『災 劇場版』公開記念舞台挨拶|香川照之、1人6役に手応え「陰の悪役の集大成」
俳優の香川照之の主演映画『災 劇場版』の公開記念舞台挨拶が2月21日、東京・新宿武蔵野館で行われた。
昨年4~5月放送のWOWOW「連続ドラマW 災」(全6話)を関友太郎、平瀬謙太朗両監督が映画として再構築。さまざまな事情を抱えて生きる人々に降りかかる災いの側に必ず姿を見せる不穏な男を1人6役で演じた。

香川にとって、両監督と佐藤雅彦監督による前作『宮松と山下』以来4年ぶりの映画となる。「ドラマの撮影に入る前から監督が映画にしたい、めちゃくちゃな順番で編集すると理路整然と話していた。これは凄いなと、撮りながら映画になるのが待ち遠しかった」と話した。
平瀬監督は、「凄く難しい役なので、僕らの企画のランキングでは下だった。試しに香川さんならできるのではないかと考えたら、一気に1位になった」と説明。香川も、「2人を信頼しているし、今の若い世代との共通項を確かめるのにふさわしい2人。2人との仕事はそれを再認識するいい機会なので、ありがたくちょうだいした」と応じた。

課題一覧 →
a. 舞台挨拶の記事に名前が出てくる人物を、一人残らず挙げよ。
b. 『災 劇場版』の舞台挨拶を伝える記事を、最後の文の後から書き進めてください。

データ抜粋 →
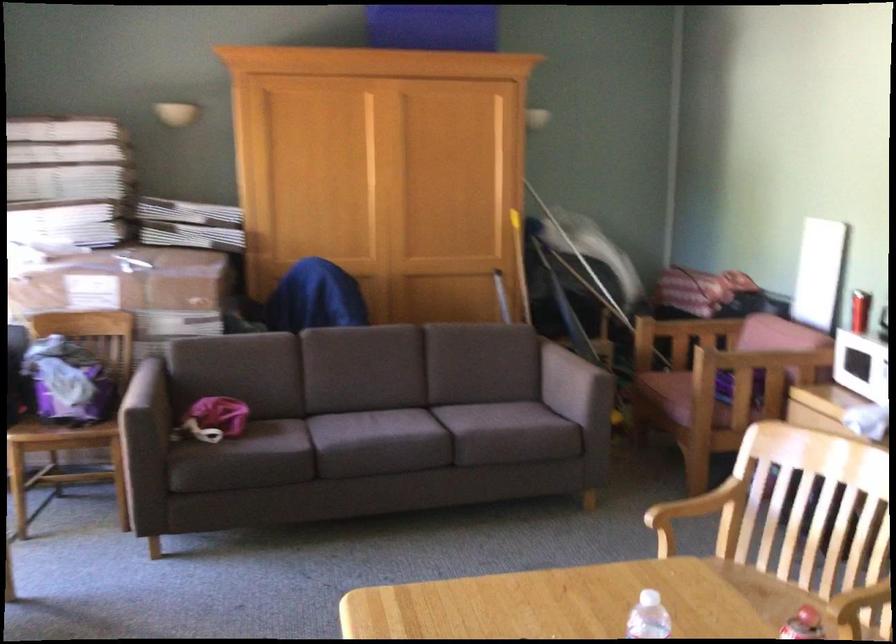
Find where to sit the brown sofa surface. Please return your answer as a coordinate pair (x, y).

(467, 430)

記述回答 →
a. 香川照之、関友太郎、平瀬謙太朗、佐藤雅彦

b.
1人6役にも、「役ではなく、現象を演じてくれと言われて僕の中ですっと腑に落ちた。抽象的に見えて、一つ通じるところがあるので、6役を一つに集めるという数式が成り立った」と解説。共演した中村アンは「本当に悪い人ですよね」、竹原ピストルも「怖かった。貧血になって、スーッと吸い取られていくような感じだった」と、その悪役ぶりを称えた。

香川も、「40年近く役者をやってきて、自分のキャリアの中で『半沢直樹』のような分かりやすい悪役と、『トウキョウソナタ』や『クリーピー 偽りの殺人』のような陰の悪役も演じられた。今回は後者の方の集大成になった」と自信の笑顔。そして、「私の姿を劇場で見られるのは最後かもしれない。だから、1人でも多くの人に見てもらいたい」と意味深にアピールした。